Il triangolo amoroso tra lui, la sua promessa sposa Emiko e il marinaio Ogata è più di un semplice sottotesto romantico. È il motore del dilemma morale. L'amore per Emiko lo costringe a rivelare il suo segreto, e la visione della sofferenza del suo popolo lo spinge a usare la sua arma, ma a una condizione: deve morire con essa, portando nella tomba la formula e impedendo all'umanità di replicare il suo peccato. La sua scelta di sacrificarsi non è un atto di eroismo, ma di suprema responsabilità. È la risposta tragica alla domanda posta da J. Robert Oppenheimer dopo il test di Trinity: "Sono diventato Morte, il distruttore di mondi". Serizawa, vedendo il mondo distrutto, sceglie di distruggere se stesso per salvare ciò che resta. La sua morte solitaria sul fondo dell'oceano, mentre Gojira si dissolve in un turbine di bolle, è una delle conclusioni più cupe e potenti della storia del cinema.
La partitura di Akira Ifukube è l'anima sonora di questo lamento. Il tema principale di Gojira non è una fanfara da mostro; è una marcia funebre, solenne e terribile. Accanto a essa, temi di una bellezza struggente e malinconica accompagnano i momenti di riflessione e dolore umano. La musica non commenta l'azione; la eleva a un livello mitico, quasi liturgico.

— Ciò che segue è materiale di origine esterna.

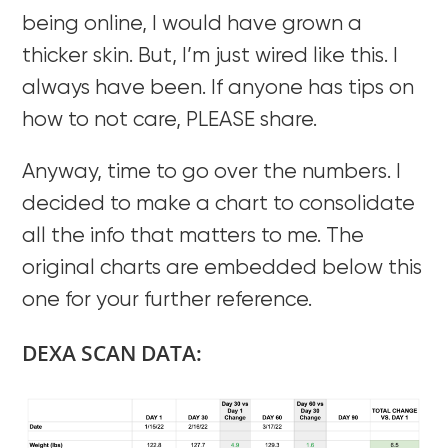
being online, I would have grown a
thicker skin. But, I’m just wired like this. I
always have been. If anyone has tips on
how to not care, PLEASE share.
Anyway, time to go over the numbers. I
decided to make a chart to consolidate
all the info that matters to me. The
original charts are embedded below this
one for your further reference.
DEXA SCAN DATA: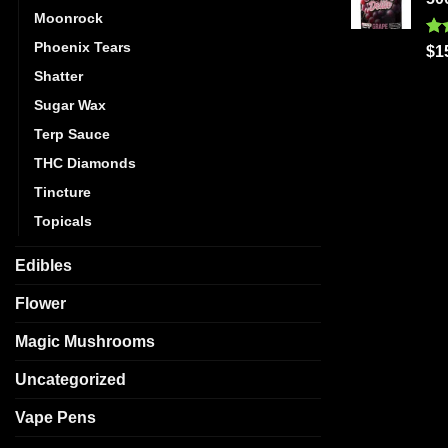
Moonrock
Phoenix Tears
Ra
$
1
out
Shatter
Sugar Wax
Terp Sauce
THC Diamonds
Tincture
Topicals
Edibles
Flower
Magic Mushrooms
Uncategorized
Vape Pens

Rivedere Gojira oggi significa riscoprire una pellicola la cui intelligenza e profondità sono state sepolte sotto il peso della sua stessa icona. Il Gojira successivo, protettore della Terra e beniamino dei bambini, è un'operazione di addomesticamento culturale, la trasformazione di un trauma in un franchise rassicurante. Ma l'originale del 1954 rimane un oggetto alieno, spigoloso, radioattivo. Non offre facili soluzioni. Il dialogo finale è agghiacciante nella sua preveggenza. Mentre il sole sorge su un mare placido, il dottor Yamane, il paleontologo che per primo aveva compreso e quasi ammirato la creatura, mormora: "Non credo che quello fosse l'ultimo Godzilla. Se l'umanità continuerà con i suoi esperimenti nucleari, un altro Godzilla potrebbe apparire da qualche parte nel mondo". Non è il classico finale aperto che preannuncia un sequel. È una condanna, un monito che risuona oggi con una forza forse ancora maggiore. È la consapevolezza che il mostro non è mai stato il vero nemico. Il mostro siamo noi.